DEV Community

Discussion on: Perl, Unicode, and Bytes

Collapse
 
evancarroll profile image
Evan Carroll

This is a great article. This is probably the best article I've read on the subject. And I agree with Dan Brook that it's not an easy topic to cover.

Consider Perl to have one type of string: a character string.

That's pretty much the bottom line to me. If you're writing a library that maintains utf8 bytes, I'd consider that a bug. It's not even exceptionally difficult to solve that. But people have to come to that conclusion. The notion of "utf8 byte strings" shouldn't be something you maintain in your program through a convention. Decode it so others can continue to pretend like Perl has one type of string.


As far as pt 2 here or revision, I would cover the practical solution to what you started with,

use JSON::PP ();
my $s = "…";
say JSON::PP::encode_json([$s]);
Enter fullscreen mode Exit fullscreen mode

Will work totally fine without any forethought so long as you remember to use utf8,

use utf8;
use JSON::PP ();
my $s = "…";
say JSON::PP::encode_json([$s]);
Enter fullscreen mode Exit fullscreen mode

And there is no reason to ever not use utf8 in your source files. Why would you ever want to put unencoded non-unicode bytes in your perl source code. Doesn't make sense to me. Put the blob outside your source file.

Collapse
 
fgasper profile image
Felipe Gasper

Decode it so others can continue to pretend like Perl has one type of string.

This isn’t a pretense, though; it’s the literal truth.

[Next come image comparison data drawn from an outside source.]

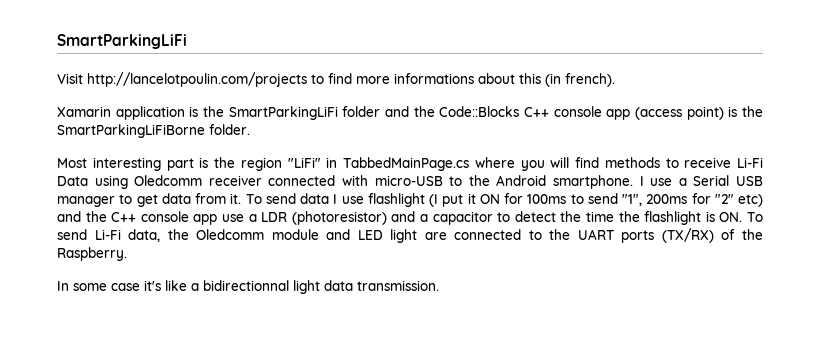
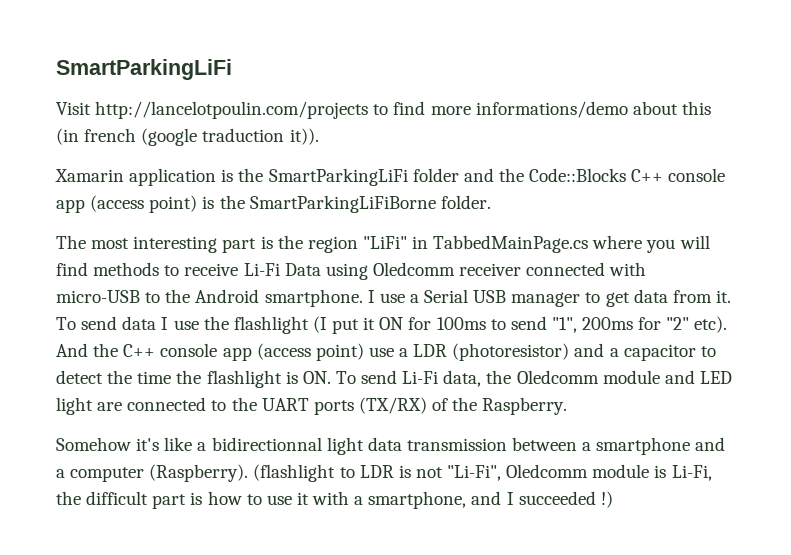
[394,73,474,84] informations -> [475,101,628,118] informations/demo
[565,73,615,87] french). -> [84,128,319,146] french (google traduction it)).
[57,158,87,168] Most -> [56,235,130,249] The most
(364, 200) none -> [203,316,229,330] the
[738,194,763,207] [57,211,81,222] etc) and -> [694,316,728,333] [56,343,88,357] etc). And
(218, 219) none -> [256,343,364,361] (access point)
[57,281,140,291] In some case -> [56,437,131,451] Somehow
[357,280,439,291] transmission. -> [406,437,726,455] [56,464,712,482] [56,491,613,509] transmission between a smartphone and a computer (Raspberry). (flashlight to LDR is not "Li-Fi", Oledcomm module is Li-Fi, the difficult part is how to use it with a smartphone, and I succeeded !)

What defines a Perl string is its sequence of code points. Nothing more.

And there is no reason to ever not use utf8 in your source files.

Source-decode by default makes some sense. I would personally rather it be deferred, though, until Perl can tell whether a string is decoded or not. There’s enough Perl out there already that screws this stuff up; changing recommended defaults without providing any additional “guard rails” seems likely to confuse.

I’m also—as I related in a thread on a recent article Dan wrote proposing that use utf8 be part of use v7—a bit worried about STDIN, pipes, and the like still defaulting to undecoded when the source code auto-decodes. If we’re going to source-decode, I’d rather we go the extra mile and make inputs/outputs default to UTF-8, or maybe ape node.js and require that an encoding be specified in order to create a filehandle.